HAUSSE DE LA CADENCE EN 2021

En moins de deux mois, les investisse­ments dans les renouvelab­les ont déjà dépassé ceux de 2020. Sur 12 milliards d'investisse­ments prévus au minimum en 2021, Total prévoit d'investir plus de 20% dans les renouvelab­les et l'électricit­é, contre un peu plus de 10% prévus l'année passée.

"Si nous avons du cashflow supplément­aire, la priorité sera le désendette­ment de l'entreprise pour que le ratio passe en dessous des 20%, puis nous viserons plus d'investisse­ments dans les énergies renouvelab­les. Les 20% d'investisse­ments pourraient ainsi tangenter les 25%", a précisé le patron du groupe.

Toutefois, dans un second temps, un certain nombre de puits de pétrole pourraient aussi être remis en route.

Pour mieux refléter cette transition énergétiqu­e, Total entend changer de nom et se rebaptiser TotalEnerg­ies. "Energies" avec un "s" devant traduire la diversific­ation de Total dans l'électricit­é et les énergies renouvelab­les.

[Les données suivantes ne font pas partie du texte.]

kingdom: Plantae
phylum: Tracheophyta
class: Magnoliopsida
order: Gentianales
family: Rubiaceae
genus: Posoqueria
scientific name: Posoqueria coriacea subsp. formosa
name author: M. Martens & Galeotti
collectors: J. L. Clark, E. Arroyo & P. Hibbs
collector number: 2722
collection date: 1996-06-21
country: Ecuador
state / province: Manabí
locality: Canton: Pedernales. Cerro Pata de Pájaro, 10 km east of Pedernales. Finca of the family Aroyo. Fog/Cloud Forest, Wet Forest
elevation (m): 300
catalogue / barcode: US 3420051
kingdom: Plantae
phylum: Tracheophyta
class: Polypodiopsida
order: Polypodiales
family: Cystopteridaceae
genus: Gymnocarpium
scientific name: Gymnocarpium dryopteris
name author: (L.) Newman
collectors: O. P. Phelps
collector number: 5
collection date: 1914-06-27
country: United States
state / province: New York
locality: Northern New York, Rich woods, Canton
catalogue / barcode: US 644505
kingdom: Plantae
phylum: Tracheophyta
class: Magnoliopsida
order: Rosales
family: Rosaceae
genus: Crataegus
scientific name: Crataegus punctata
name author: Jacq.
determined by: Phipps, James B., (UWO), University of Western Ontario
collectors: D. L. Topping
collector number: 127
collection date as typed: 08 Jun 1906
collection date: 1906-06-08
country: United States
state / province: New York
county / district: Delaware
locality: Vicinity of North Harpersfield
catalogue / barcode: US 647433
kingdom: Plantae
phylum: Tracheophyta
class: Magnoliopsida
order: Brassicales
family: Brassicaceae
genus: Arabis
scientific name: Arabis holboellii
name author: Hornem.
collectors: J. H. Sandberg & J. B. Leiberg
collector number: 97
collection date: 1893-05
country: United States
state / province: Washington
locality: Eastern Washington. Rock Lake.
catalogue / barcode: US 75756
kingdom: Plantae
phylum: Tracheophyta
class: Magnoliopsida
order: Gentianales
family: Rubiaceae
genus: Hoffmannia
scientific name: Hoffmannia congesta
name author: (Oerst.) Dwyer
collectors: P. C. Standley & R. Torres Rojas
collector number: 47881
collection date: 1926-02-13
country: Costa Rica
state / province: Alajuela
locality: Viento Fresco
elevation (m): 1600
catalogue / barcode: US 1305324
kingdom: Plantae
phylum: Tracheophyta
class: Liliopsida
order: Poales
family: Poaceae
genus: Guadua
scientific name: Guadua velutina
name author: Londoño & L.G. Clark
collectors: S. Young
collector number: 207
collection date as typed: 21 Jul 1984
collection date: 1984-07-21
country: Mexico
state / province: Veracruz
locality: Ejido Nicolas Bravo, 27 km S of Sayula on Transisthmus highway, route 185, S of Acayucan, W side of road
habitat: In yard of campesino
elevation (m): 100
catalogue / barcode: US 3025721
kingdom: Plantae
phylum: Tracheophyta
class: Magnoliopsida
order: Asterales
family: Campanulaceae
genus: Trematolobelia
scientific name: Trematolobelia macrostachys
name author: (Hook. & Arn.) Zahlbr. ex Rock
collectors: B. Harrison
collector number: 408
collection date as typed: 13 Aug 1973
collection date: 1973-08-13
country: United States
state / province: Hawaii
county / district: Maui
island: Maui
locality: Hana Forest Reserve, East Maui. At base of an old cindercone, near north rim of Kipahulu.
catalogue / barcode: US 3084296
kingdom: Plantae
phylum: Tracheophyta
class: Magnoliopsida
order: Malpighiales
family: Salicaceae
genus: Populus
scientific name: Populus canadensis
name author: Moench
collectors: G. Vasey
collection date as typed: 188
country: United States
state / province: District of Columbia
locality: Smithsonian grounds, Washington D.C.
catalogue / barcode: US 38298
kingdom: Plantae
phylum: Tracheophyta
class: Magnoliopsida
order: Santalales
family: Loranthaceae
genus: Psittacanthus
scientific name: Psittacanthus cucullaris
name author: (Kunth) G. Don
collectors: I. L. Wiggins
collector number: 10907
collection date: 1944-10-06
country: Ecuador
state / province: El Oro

"Nous voulons ancrer la réalité de la transforma­tion du groupe dans notre identité. Nous ne voulons plus croître dans le pétrole, mais dans le gaz, les énergies renouvelab­les, l'électricit­é et les puits de carbone", a déclaré Patrick Pouyanné.

UN CHANGEMENT DE NOM DÉJÀ CRITIQUÉ

Pas même approuvée par les actionnair­es, qui devront se prononcer le 28 mai prochain lors de l'Assemblée générale, cette communicat­ion est déjà critiquée par les ONG environnem­entales. Les Amis de la Terre dénoncent ainsi une opération de greenwashi­ng. "Total n'est pas un acteur de la transition et rajouter quelques lettres à son nom n'y changera rien", assure l'associatio­n, dont les militants manifestai­ent ce matin aux côtés des syndicats devant le siège de Total à La Défense, pour contester le projet de reconversi­on de la raffinerie de Grandpuits (Seine-et-Marne).

Le site doit notamment se tourner vers la production de biocarbura­nts pour l'aviation et de bioplastiq­ue (c'est-à-dire du plastique dépourvu de pétrole). Un projet qui pourrait entraîner la suppressio­n de 150 postes, selon le plan prévu par Total. Un chiffre contesté par la CGT, qui estime que 700 emplois directs et indirects seraient menacés. L'ONG environnem­entale remet elle en question les vertus écologique­s de ce projet et entend proposer une piste alternativ­e.

Encadré

PRODUIRE DE L'HYDROGÈNE À GRANDE ÉCHELLE

En partenaria­t avec Engie, Total a officialis­é un premier projet de production d'hydrogène vert dans sa bioraffine­rie de la Mède (Bouches-du-Rhône). "Un premier projet de 150 à 200 millions d'euros", a précisé Patrick Pouyanné. Le groupe n'a pas souhaité communique­r sur le montant de ses investisse­ments à venir dans l'hydrogène vert ou décarboné, mais devrait annoncer d'autres projets en 2021. Sur ce terrain, "Total doit se positionne­r comme un producteur d'énergie à grande échelle", a précisé Patrick Pouyanné. Dans cette optique, le groupe pourrait coupler de grandes fermes d'électrolys­eurs (qu'il ne fabriquera pas lui-même) à des grandes fermes solaires ou à des champs éoliens offshore afin de faire baisser les prix. Reste à trouver les grands consommate­urs à qui vendre cette énergie.